- [Problem set]
[1] In the post on the probability integral transform, why do the authors look closely at how continuous and discrete distributions differ? Answer in one to three sentences.
[2] Resume the post on the probability integral transform after its final sentence.

- [Reading text]

* * *

Probability Integral Transform & Quantile Function Theorem

Introduction

In this brief blog post we present simple proofs for two very important theorems: the probability integral transformation and the quantile function theorem. Both theorems are rather important in statistics, computational math, machine learning and beyond.

We shed light on the background of these two well-known theorems. In particular, we investigate the “why-it-works” question. To this end, we take a closer look into the difference between continuous and discrete distributions. We furthermore demonstrate why the Probability Integral Transformation Theorem in general does not work for discrete distribution. In addition, we also illustrate under what circumstances a discrete distribution at least converges towards the assertion of the Probability Integral Transform Theorem. To this end, we provide heuristics and illustrations.

Let us first state the actual theorems in the next section. Afterwards, we are going to illustrate both and finally we will also prove them. The proofs provided in this blog post are based on results of Angus [1.].

* * *

- [Available data]
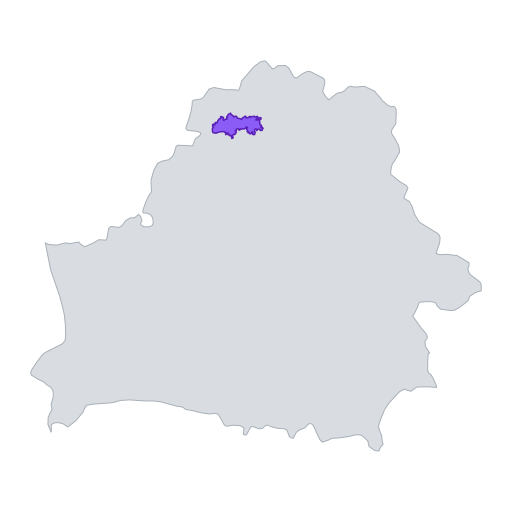 Sharkawshchyna, Vitebsk, Belarus shown in context
{"feature_id": "67162791B8322834804347", "entity_name": "Sharkawshchyna", "entity_type": "district", "adm_level": 2, "iso_a3": "BLR", "parent_name": "Belarus", "parent_adm1": "Vitebsk", "projection": "mercator", "projection_center": [27.573, 55.372], "detail": "fine", "context": "in_parent", "style": "filled", "palette": "violet", "viewbox_px": 512, "rotation_deg": 0, "n_neighbors": 0, "source": "geoboundaries", "source_scale": "gbopen_adm2", "svg_char_len": 9330}
<svg xmlns="http://www.w3.org/2000/svg" viewBox="0 0 512 512"><path d="M436.5,387.4L427.6,386.8L416.8,387.0L410.8,391.3L404.2,389.2L399.6,391.6L388.9,403.2L384.7,409.4L380.8,418.9L378.4,426.0L379.7,430.9L381.7,435.5L382.1,440.4L383.1,444.3L380.5,447.1L378.9,451.1L374.5,450.4L369.0,446.5L367.8,440.9L363.6,437.0L360.8,435.0L356.2,434.7L348.9,436.5L339.3,437.9L332.1,438.3L328.2,440.2L322.3,442.2L320.1,439.9L316.9,433.5L314.2,427.2L312.4,424.4L310.8,423.6L308.8,423.8L306.6,425.8L304.9,427.8L298.9,430.2L296.2,432.5L293.3,438.3L291.3,437.9L289.3,436.6L287.0,430.1L283.8,428.6L278.8,428.5L272.5,427.1L267.4,425.1L265.5,425.6L262.5,428.4L259.2,428.8L252.0,426.3L250.6,427.4L246.5,434.6L244.5,435.0L243.4,434.1L244.0,427.8L239.9,425.6L232.8,425.2L227.9,426.1L225.5,425.9L224.2,424.7L218.2,414.1L215.0,413.4L209.2,414.0L200.8,412.7L191.0,410.3L185.6,409.4L182.8,407.1L176.8,406.2L160.7,401.8L154.1,401.0L144.4,400.9L129.6,399.9L120.1,400.5L115.7,401.9L110.6,402.9L93.1,404.1L86.8,405.3L85.0,407.5L82.9,412.4L75.7,420.8L68.7,426.4L67.4,426.8L63.3,423.9L59.9,422.9L55.8,422.6L53.0,423.5L51.2,424.9L51.4,431.4L51.0,431.9L47.9,424.3L48.2,417.3L49.9,413.3L52.0,409.7L51.1,404.3L53.2,397.2L53.3,392.0L52.4,389.8L50.7,387.2L46.1,384.3L44.1,382.1L37.9,379.1L31.8,375.4L30.7,373.1L31.0,371.5L32.1,369.1L36.8,362.1L41.9,355.3L45.1,352.5L62.4,343.8L65.0,340.7L65.7,335.5L65.4,325.0L64.4,315.3L63.0,308.7L59.7,296.2L50.7,270.1L45.3,242.9L48.9,244.5L57.1,245.1L63.7,243.2L67.1,243.0L70.1,243.6L78.7,242.0L80.9,244.5L84.7,246.7L92.3,243.5L99.0,239.7L106.0,240.1L107.0,238.2L108.7,228.5L110.8,226.4L119.1,227.4L122.2,225.6L125.4,220.8L130.4,217.8L134.5,217.8L138.7,214.4L140.8,216.7L141.9,220.7L140.5,223.9L141.1,225.2L144.0,226.8L149.1,226.8L152.4,225.4L153.1,223.6L153.1,220.2L152.3,217.1L150.1,214.4L146.1,213.0L143.3,213.0L142.8,211.3L143.8,207.6L146.3,200.8L149.3,194.7L151.2,192.4L151.5,190.3L151.2,186.5L151.1,179.8L153.8,170.4L157.6,163.3L162.5,161.0L168.6,159.8L172.5,156.4L174.4,152.5L176.1,146.4L178.0,145.2L192.6,145.9L194.8,139.8L196.1,138.1L198.9,136.3L200.9,134.1L200.1,132.4L196.4,131.3L187.6,130.4L185.8,128.4L186.4,125.9L188.7,119.6L191.0,111.4L192.1,105.0L192.3,101.2L193.5,100.2L200.7,99.0L203.1,97.7L209.2,89.0L213.9,87.5L226.1,89.8L231.6,89.6L238.7,90.2L239.3,89.3L241.8,80.7L253.8,66.8L260.2,62.0L264.3,60.9L265.7,61.2L272.1,68.5L273.7,68.8L277.9,65.7L285.4,65.5L288.8,68.0L293.7,77.0L296.3,78.1L303.5,73.1L307.5,71.4L310.1,71.5L323.7,78.4L324.7,80.7L324.8,83.3L322.7,91.4L325.5,96.4L328.7,99.8L335.7,94.2L338.3,92.7L341.1,92.6L344.9,90.5L347.6,87.4L350.2,86.3L355.2,87.1L364.3,86.3L374.8,91.2L375.7,92.7L380.9,98.5L382.8,101.3L384.5,102.2L387.3,105.0L391.1,106.8L393.7,106.3L394.9,107.2L396.1,109.4L396.2,113.1L395.8,123.8L392.0,129.4L391.5,131.3L391.7,133.6L394.7,138.2L398.5,145.3L399.4,149.4L399.4,152.5L394.2,161.6L392.4,163.7L391.2,168.1L390.6,172.6L391.0,174.5L399.7,181.6L406.2,185.5L407.7,187.4L407.8,188.6L404.3,196.2L404.0,198.3L409.2,201.4L412.1,206.4L414.6,214.5L419.5,222.3L437.9,233.6L439.5,235.6L440.1,238.0L439.5,243.3L436.1,253.3L439.3,254.7L447.3,254.4L457.2,255.6L469.0,262.7L469.0,265.8L467.8,268.7L468.6,271.7L469.9,274.3L480.1,282.1L481.1,284.4L481.3,288.2L481.0,291.0L478.2,291.6L475.0,292.9L469.9,296.2L467.9,300.9L459.6,307.4L454.4,310.3L450.3,310.5L440.6,309.2L437.2,306.0L435.8,303.0L432.0,301.7L427.1,301.6L420.2,302.1L418.8,303.0L417.7,306.6L414.8,312.7L412.7,316.2L421.4,328.3L425.8,333.3L427.2,336.4L427.1,338.5L425.0,341.1L425.3,346.2L429.6,353.0L428.1,354.0L427.7,362.3L427.7,371.1L428.9,373.2L431.2,375.0L433.1,378.2L436.3,385.5L436.5,387.4Z" fill="#d9dde1" stroke="#a8b0b8" stroke-width="1"/><path d="M214.9,133.1L216.3,133.1L216.7,132.8L216.9,132.7L217.4,132.6L217.6,132.6L218.0,132.5L218.3,132.3L218.8,132.1L219.3,132.0L220.4,131.8L222.1,131.7L223.2,131.6L224.4,131.8L224.5,131.9L224.5,132.1L224.7,132.3L225.4,132.3L225.8,132.5L226.0,132.7L225.9,133.1L225.6,133.8L225.6,134.1L225.6,134.4L225.8,134.6L226.0,134.5L226.2,134.3L226.3,134.1L226.5,133.8L226.9,133.4L227.5,133.1L228.0,133.0L228.4,133.5L228.5,133.8L228.1,134.2L227.9,134.5L228.1,134.8L228.3,134.8L228.7,134.8L229.0,134.6L229.5,134.8L229.6,135.0L229.6,135.5L229.8,135.7L230.2,135.9L230.6,136.0L230.9,135.9L231.3,135.6L231.6,135.6L231.8,135.8L231.8,136.0L231.8,136.3L231.8,136.5L231.6,137.5L231.7,137.8L231.6,138.1L231.7,138.3L232.0,138.5L232.4,138.3L232.8,138.0L233.1,137.6L233.2,137.3L233.0,137.0L232.7,136.7L232.5,136.3L232.7,135.8L232.9,135.4L233.2,134.8L233.3,134.6L233.6,134.4L233.9,134.3L234.2,134.3L234.6,134.5L234.8,134.5L235.0,134.4L235.0,134.2L235.0,133.9L235.2,133.6L235.6,133.3L235.8,133.1L236.1,132.8L236.3,132.5L236.3,132.1L236.1,131.8L235.5,131.4L235.4,131.1L235.3,130.7L235.6,130.4L236.1,130.3L236.3,130.3L236.4,130.0L236.4,129.3L236.5,129.1L236.9,128.9L237.6,128.8L237.9,128.7L238.2,128.8L238.5,129.0L238.6,129.5L238.7,129.8L238.9,130.0L239.0,130.0L239.7,130.1L239.9,129.9L240.0,129.6L239.9,129.2L240.1,128.9L240.4,128.8L241.1,128.8L241.4,129.1L241.7,129.2L242.0,129.1L242.6,128.8L243.3,128.8L243.6,128.9L244.1,129.0L245.2,128.4L245.5,128.2L245.7,127.6L245.9,127.3L246.1,127.2L246.4,127.0L246.8,127.0L247.1,127.1L247.4,127.3L247.4,127.6L247.1,127.8L247.1,128.1L246.8,128.6L246.6,129.1L246.7,129.5L247.0,129.9L247.4,130.2L247.5,130.5L247.5,130.8L247.2,131.3L247.2,131.6L247.5,131.7L248.0,131.6L248.3,131.7L248.4,131.9L248.2,132.2L248.1,132.7L248.3,132.8L248.5,132.8L248.8,132.7L249.1,132.5L249.3,132.8L249.5,133.5L249.8,133.8L250.4,133.8L250.9,133.7L251.3,133.5L251.4,133.3L251.5,133.0L251.7,132.3L251.9,132.1L252.4,131.9L252.8,132.0L252.9,132.3L253.0,132.5L252.8,132.9L252.6,133.2L252.6,133.9L252.7,134.3L253.1,134.6L254.3,134.6L254.6,134.5L254.7,134.3L254.8,133.8L254.9,133.6L255.0,133.2L255.1,132.8L255.2,132.5L255.1,132.2L254.6,131.2L254.5,130.8L254.5,130.4L254.8,129.4L255.0,129.1L255.8,128.9L256.1,129.1L256.3,129.3L256.4,129.6L256.5,129.9L256.6,130.3L256.6,130.5L256.8,130.5L257.1,130.3L257.2,130.0L257.2,129.7L257.3,129.5L257.5,129.4L257.7,129.2L258.4,129.1L258.9,129.1L259.3,129.2L259.6,129.4L259.9,129.7L260.0,130.2L260.4,130.5L260.7,130.4L260.9,130.3L261.3,130.1L261.7,130.4L262.0,130.4L262.2,130.1L262.3,129.4L262.4,129.2L262.6,129.0L262.7,128.8L262.8,128.5L263.0,128.3L262.6,128.1L262.5,127.9L262.4,127.5L262.2,127.2L261.8,127.2L261.5,127.3L261.3,127.5L261.1,127.6L260.8,127.5L260.7,127.2L260.8,126.9L260.9,126.6L261.0,126.5L261.4,126.4L261.5,126.2L261.5,125.9L261.4,125.5L261.2,125.2L260.9,124.9L260.7,124.8L260.0,124.6L259.9,124.4L259.8,124.0L259.7,123.4L259.9,123.1L259.9,122.7L259.7,122.3L259.6,121.9L259.6,121.1L259.6,120.3L259.8,119.9L260.0,119.7L260.6,119.3L260.8,119.1L261.1,118.8L261.1,118.4L261.1,118.1L260.9,117.9L260.4,117.6L259.6,117.7L259.4,117.8L259.1,117.9L258.8,118.1L258.6,118.2L258.2,118.4L258.2,118.7L258.2,119.0L258.3,119.3L258.7,119.4L258.9,119.6L258.8,119.9L257.2,119.9L256.7,120.0L256.3,120.1L256.1,120.1L255.9,119.9L255.9,119.7L256.0,119.6L256.3,119.4L256.4,119.2L256.5,118.9L256.7,118.7L256.9,118.5L257.1,118.4L257.6,118.1L257.8,118.0L257.9,117.7L257.8,117.0L257.7,116.7L257.4,116.5L257.1,116.4L256.8,116.4L256.3,116.8L255.7,117.2L255.3,117.1L255.1,116.8L254.8,116.7L254.6,116.5L254.4,116.3L254.0,116.2L253.6,116.3L253.3,116.5L252.5,116.6L251.6,116.6L251.4,116.6L251.1,116.7L250.7,117.2L250.5,117.4L250.3,117.4L250.2,117.3L250.1,116.9L250.1,116.6L249.9,116.5L249.6,116.4L249.3,116.6L249.2,116.7L248.8,117.1L248.4,117.4L248.0,117.6L246.7,117.8L246.2,117.8L246.0,117.7L245.9,117.4L245.9,116.7L245.8,116.3L245.7,116.2L245.2,116.2L245.1,116.3L244.9,116.5L244.6,116.6L244.4,116.9L244.2,117.0L243.7,117.3L243.2,117.4L242.8,117.6L242.7,117.8L242.7,118.0L242.2,118.4L241.7,119.2L241.6,119.3L241.4,119.4L241.0,119.3L240.7,119.2L240.3,118.8L240.0,118.6L238.7,118.4L238.0,118.4L237.6,118.2L237.3,117.9L236.8,116.9L236.7,116.6L236.5,116.4L236.0,116.3L235.7,116.2L235.5,116.3L235.0,116.4L234.3,116.9L234.0,116.9L233.7,116.8L233.6,116.7L233.5,116.3L233.5,116.1L233.3,115.9L232.7,115.9L232.3,115.3L232.0,115.0L231.5,114.7L231.1,114.3L230.9,114.0L230.6,113.2L230.4,113.2L230.2,113.3L230.1,113.6L229.8,114.0L229.6,114.0L229.2,114.0L228.9,114.0L228.6,114.1L228.3,114.4L228.0,115.0L227.7,115.7L227.4,116.0L227.1,116.1L226.9,116.4L226.8,116.6L227.0,117.0L227.2,117.4L227.0,117.5L226.7,117.7L226.6,118.0L226.8,118.4L227.0,118.5L226.9,119.0L226.7,119.1L226.3,119.2L225.2,119.3L224.6,119.6L224.4,119.9L224.3,120.1L224.1,120.3L223.7,120.3L223.5,120.2L223.4,120.0L223.3,119.8L223.2,119.3L223.2,118.8L223.3,118.5L223.5,117.8L223.5,117.6L223.4,117.4L223.0,117.2L222.0,116.9L221.5,116.6L221.2,116.6L220.8,116.6L220.6,116.7L220.5,117.0L220.6,117.3L220.9,117.7L220.9,117.9L220.9,118.1L220.5,118.5L219.5,118.8L219.0,119.1L218.8,119.3L218.5,119.8L217.8,120.8L217.5,121.5L217.2,122.3L217.2,122.7L217.1,122.9L217.0,123.0L216.8,123.0L216.4,122.8L216.1,122.7L215.8,122.5L215.5,122.6L215.3,122.6L215.3,122.8L215.2,122.9L215.1,123.4L215.1,123.6L215.2,124.2L215.1,124.4L215.0,124.7L214.5,124.8L214.3,124.9L213.9,124.8L213.7,124.6L213.7,124.2L213.3,124.1L213.1,124.2L212.8,124.5L212.6,124.8L212.6,125.1L213.0,125.4L213.2,125.7L213.1,125.9L213.0,126.1L212.8,126.2L212.7,126.5L213.0,126.9L213.4,127.3L213.3,127.6L213.2,127.8L212.7,128.0L212.4,128.5L212.4,130.8L212.6,131.4L212.7,131.9L212.8,132.3L212.9,132.5L213.2,132.7L214.4,132.8L214.8,133.0L214.9,133.1Z" fill="#8b5cf6" stroke="#5b21b6" stroke-width="1.5"/></svg>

* * *

- [Responses]
[1] They do it to investigate the "why-it-works" question behind the two theorems. Comparing the two kinds of distribution shows why the Probability Integral Transformation Theorem generally fails for discrete distributions, and when a discrete distribution at least converges toward what the theorem asserts.

[2]
Theorems

Let X be a real-valued random variable defined on a probability space (\Omega, \mathcal{A}, \mathbb{P}). Let F: \mathbb{R} \rightarrow [0,1] be defined by x \mapsto F(x):= \mathbb{P}(\{\omega: \ X(\omega)\leq x\}) with x\in \mathbb{R} be the distribution function of X.

Theorem I (Probability Integral Transformation):
If X has distribution function F which is continuous, then the r.v. Y:=F(X) has the distribution function of \text{Uniform}(0,1).

\square

The second theorem that we are going to prove is as follows.

Theorem II (Quantile Function):
Let F be a distribution function F. If F^{-1}: \ ]0,1[ \rightarrow \mathbb{R} is defined by F^{-1}(y)=\inf\{ x| F(x)\geq y \}, 0<y<1 and U has the distribution of \text{Uniform}(0,1), then X=F^{-1}(U) has distribution function F.

\square

But why are both theorem so important?

The Quantile Function Theorem is of utter importance whenever simulations need to be performed. In almost all computer algebra systems this theorem is applied to generate samples of probability distributions. Beside that distribution transformations are the basis for any statistical testing, which is an important field within Frequentist’s statistics. The Probability Integral Transformation is also an important basis for the definition or interpretation of a copula.

Wrapping it up, we can state that both theorem are fundamental results that are applied in many important areas and it is definitely worth understanding them. To this end, we will first try to understand what both theorems are actually doing with a hands-on approach.

Illustrations

Probability Integral Transformation

Let us draw a large sample X \sim \text{Normal}(0,1) distributed by the standard normal distribution. We can use a computer and R, for instance, to perform that kind of task.

X <- rnorm(n=10^6, mean=0, sd=1)
hist(X)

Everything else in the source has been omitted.